Dann werde ich einen Trasskalk oder Kalkzementmörtel verwenden.
Hallo Herr Thomas,
die Mengenangaben entsprechen unseren Erfahrungen und unseren Rohstoffen. Da der Sand eine große Rolle spielt, kann es mit Ihrem Sand natürlich zu Abweichungen der Rezeptur kommen.
Deshalb mein Hinweis, Eigenmischungen immer erst testen, bevor Flächen damit beschichtet werden.
Beim Mauermörtel würde ich mich am Bestand orientieren. Wenn bisher ein zementhaltiger Mörtel verwendet wurde empfiehlt sich, wegen der Fugenfarbe, jetzt auch wieder einen Mörtel mit Zement zu verwenden.
Wenn die Fugen eher weiß bis hellgrau sind kann auch ein Kalkmörtel mit 4 mm Korn verwendet werden.
Bei Feuchtigkeit im Mauerwerk ist Trasskalk auch eine gute Wahl.
Grüße aus Marktbreit
Gerold Engist
Hallo,
ich weiß nicht, ob ich mir das selbermischen zutrauen würde. So wie es sich liest sollten diese Mengenangaben exakt befolgt werden. Ich weiß nicht inwieweit diese Mischungen Fehler „verzeihen“. Was würden Sie eigentlich für einen Maurermörtel empfehlen um „kleine Löcher“ (vllt. von höchstens 20x20cm) in einer Bruchsteinwand (Kalk oder Sandsteine) mit Steinen und Mörtel beizumauern?

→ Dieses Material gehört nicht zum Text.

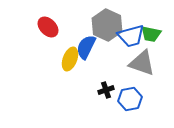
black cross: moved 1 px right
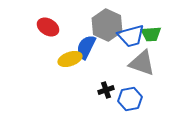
red ellipse: rotated 15 degrees counterclockwise
green trapezoid: rotated 15 degrees counterclockwise
yellow ellipse: rotated 50 degrees clockwise
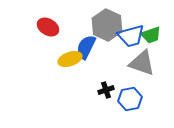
green trapezoid: moved 1 px down; rotated 15 degrees counterclockwise
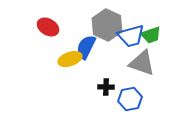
black cross: moved 3 px up; rotated 21 degrees clockwise
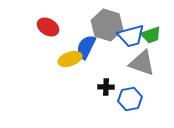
gray hexagon: rotated 8 degrees counterclockwise
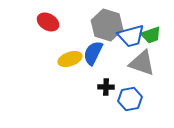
red ellipse: moved 5 px up
blue semicircle: moved 7 px right, 6 px down
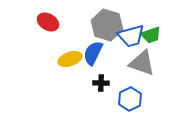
black cross: moved 5 px left, 4 px up
blue hexagon: rotated 15 degrees counterclockwise
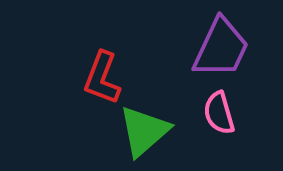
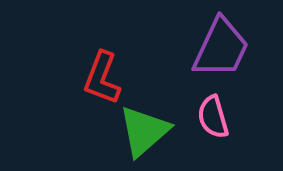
pink semicircle: moved 6 px left, 4 px down
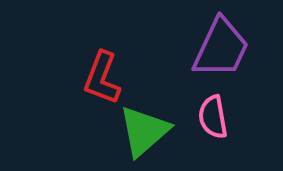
pink semicircle: rotated 6 degrees clockwise
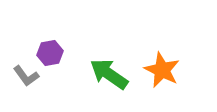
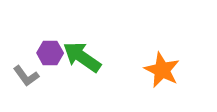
purple hexagon: rotated 10 degrees clockwise
green arrow: moved 27 px left, 17 px up
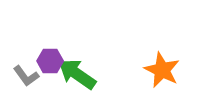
purple hexagon: moved 8 px down
green arrow: moved 5 px left, 17 px down
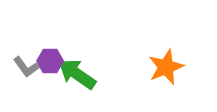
orange star: moved 4 px right, 3 px up; rotated 24 degrees clockwise
gray L-shape: moved 9 px up
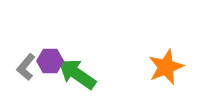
gray L-shape: rotated 76 degrees clockwise
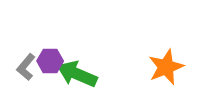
green arrow: rotated 12 degrees counterclockwise
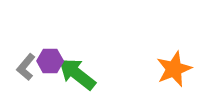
orange star: moved 8 px right, 2 px down
green arrow: rotated 15 degrees clockwise
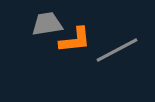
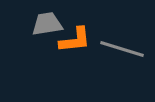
gray line: moved 5 px right, 1 px up; rotated 45 degrees clockwise
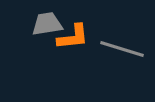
orange L-shape: moved 2 px left, 3 px up
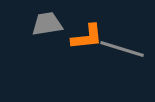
orange L-shape: moved 14 px right
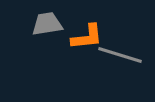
gray line: moved 2 px left, 6 px down
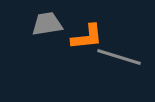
gray line: moved 1 px left, 2 px down
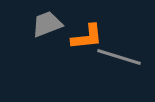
gray trapezoid: rotated 12 degrees counterclockwise
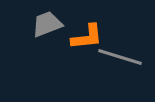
gray line: moved 1 px right
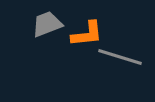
orange L-shape: moved 3 px up
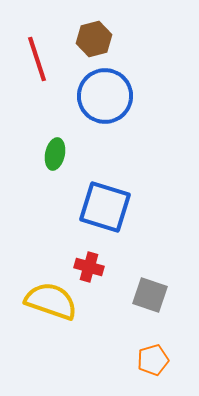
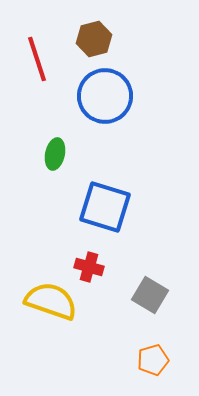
gray square: rotated 12 degrees clockwise
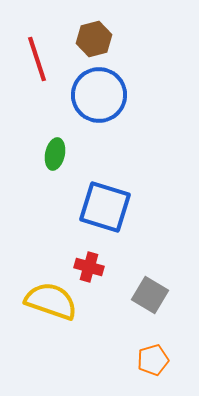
blue circle: moved 6 px left, 1 px up
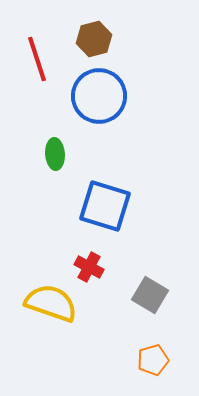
blue circle: moved 1 px down
green ellipse: rotated 16 degrees counterclockwise
blue square: moved 1 px up
red cross: rotated 12 degrees clockwise
yellow semicircle: moved 2 px down
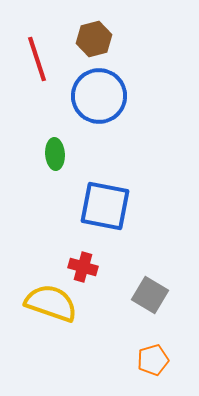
blue square: rotated 6 degrees counterclockwise
red cross: moved 6 px left; rotated 12 degrees counterclockwise
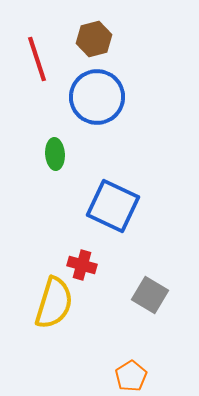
blue circle: moved 2 px left, 1 px down
blue square: moved 8 px right; rotated 14 degrees clockwise
red cross: moved 1 px left, 2 px up
yellow semicircle: moved 3 px right; rotated 88 degrees clockwise
orange pentagon: moved 22 px left, 16 px down; rotated 16 degrees counterclockwise
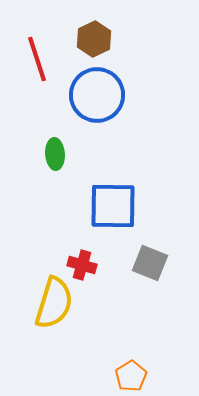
brown hexagon: rotated 12 degrees counterclockwise
blue circle: moved 2 px up
blue square: rotated 24 degrees counterclockwise
gray square: moved 32 px up; rotated 9 degrees counterclockwise
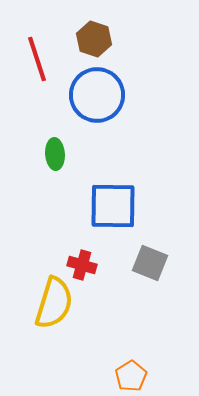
brown hexagon: rotated 16 degrees counterclockwise
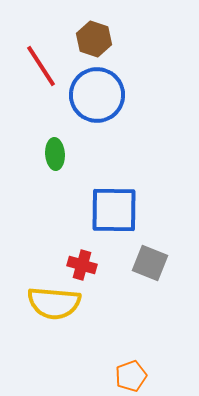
red line: moved 4 px right, 7 px down; rotated 15 degrees counterclockwise
blue square: moved 1 px right, 4 px down
yellow semicircle: rotated 78 degrees clockwise
orange pentagon: rotated 12 degrees clockwise
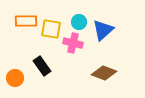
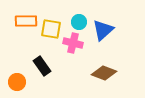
orange circle: moved 2 px right, 4 px down
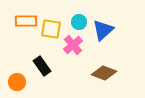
pink cross: moved 2 px down; rotated 36 degrees clockwise
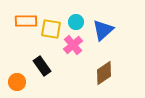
cyan circle: moved 3 px left
brown diamond: rotated 55 degrees counterclockwise
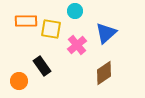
cyan circle: moved 1 px left, 11 px up
blue triangle: moved 3 px right, 3 px down
pink cross: moved 4 px right
orange circle: moved 2 px right, 1 px up
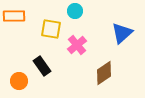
orange rectangle: moved 12 px left, 5 px up
blue triangle: moved 16 px right
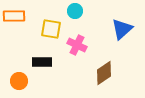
blue triangle: moved 4 px up
pink cross: rotated 24 degrees counterclockwise
black rectangle: moved 4 px up; rotated 54 degrees counterclockwise
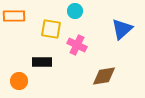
brown diamond: moved 3 px down; rotated 25 degrees clockwise
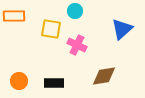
black rectangle: moved 12 px right, 21 px down
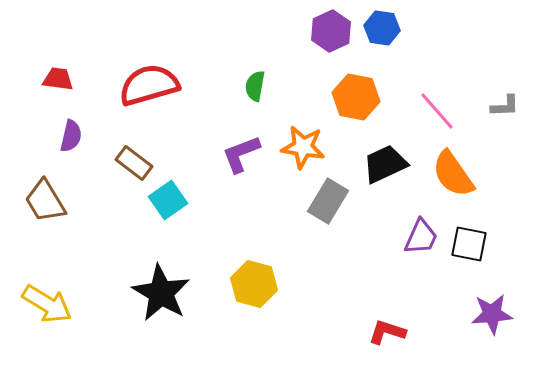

Mein Rohbauer hatte mir Sackware von Trasszement- und Trasskalkmörtel (Tubag) empfohlen. Nach eigener Recherche habe ich auch einen Trasskalkmörtel von Gräfix gefunden. Gräfix 55 wird dort vorgeschlagen.
Wenn man im System der „feuchteregulierenden“ Wand bleiben möchte (wir machen auch einen Kalkputz), dann sollte man zumindest vermutlich auf Trasszement als Mörtel verzichten oder? Vermutlich ist Gräfix 55 zu bevorzugen oder was würden Sie sagen?